**Goal of the exercise:** Rewrite only the lines between the line holding "Skip to conten" and the line holding "تحلیل بازار", inclusive, with "آخرین اخبار" in place of each "اخبار فوری" and nothing else changed.

━━ Material for this exercise

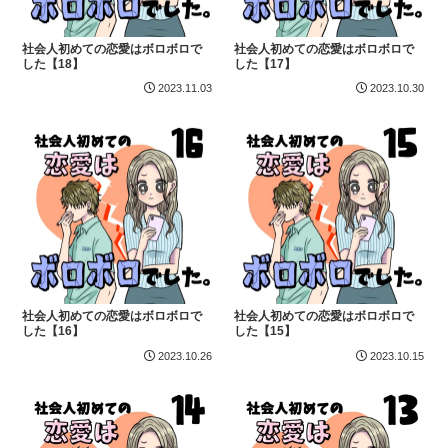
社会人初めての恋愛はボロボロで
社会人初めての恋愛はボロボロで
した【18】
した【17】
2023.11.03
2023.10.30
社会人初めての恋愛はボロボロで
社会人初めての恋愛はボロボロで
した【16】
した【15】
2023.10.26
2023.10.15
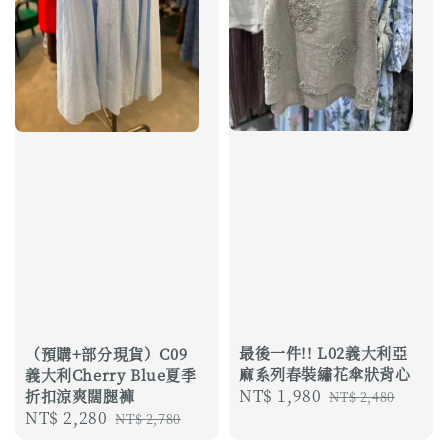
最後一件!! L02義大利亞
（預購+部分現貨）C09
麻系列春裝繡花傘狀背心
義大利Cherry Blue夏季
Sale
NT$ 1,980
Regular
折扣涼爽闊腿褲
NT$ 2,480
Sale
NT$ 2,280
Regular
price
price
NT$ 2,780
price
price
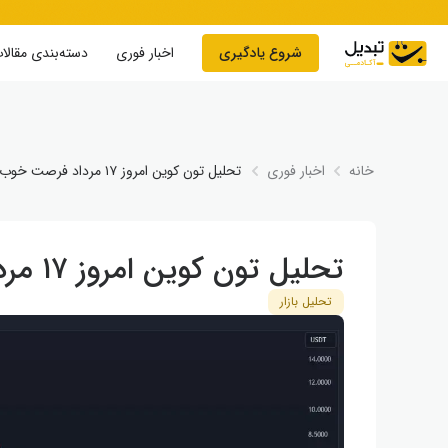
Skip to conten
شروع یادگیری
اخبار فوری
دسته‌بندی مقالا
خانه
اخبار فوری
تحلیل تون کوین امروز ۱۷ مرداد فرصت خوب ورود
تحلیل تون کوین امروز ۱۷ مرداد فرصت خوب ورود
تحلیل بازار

━━━━
━━ Material for this exercise

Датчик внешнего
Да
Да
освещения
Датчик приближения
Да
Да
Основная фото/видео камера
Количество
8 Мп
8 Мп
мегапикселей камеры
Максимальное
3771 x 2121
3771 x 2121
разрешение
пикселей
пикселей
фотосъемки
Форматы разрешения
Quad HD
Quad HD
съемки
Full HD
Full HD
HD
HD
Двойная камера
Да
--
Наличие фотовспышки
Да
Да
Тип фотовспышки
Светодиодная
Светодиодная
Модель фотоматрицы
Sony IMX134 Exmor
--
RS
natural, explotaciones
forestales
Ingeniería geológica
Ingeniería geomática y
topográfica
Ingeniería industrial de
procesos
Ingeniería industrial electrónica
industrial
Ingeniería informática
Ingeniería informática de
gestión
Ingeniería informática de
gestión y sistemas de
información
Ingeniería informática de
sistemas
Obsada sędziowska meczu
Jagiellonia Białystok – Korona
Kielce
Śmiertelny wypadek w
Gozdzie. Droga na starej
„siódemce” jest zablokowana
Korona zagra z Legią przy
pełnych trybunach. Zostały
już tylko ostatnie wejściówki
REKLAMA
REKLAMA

━━━━

**Result below:**
Skip to conten
شروع یادگیری
آخرین اخبار
دسته‌بندی مقالا
خانه
آخرین اخبار
تحلیل تون کوین امروز ۱۷ مرداد فرصت خوب ورود
تحلیل تون کوین امروز ۱۷ مرداد فرصت خوب ورود
تحلیل بازار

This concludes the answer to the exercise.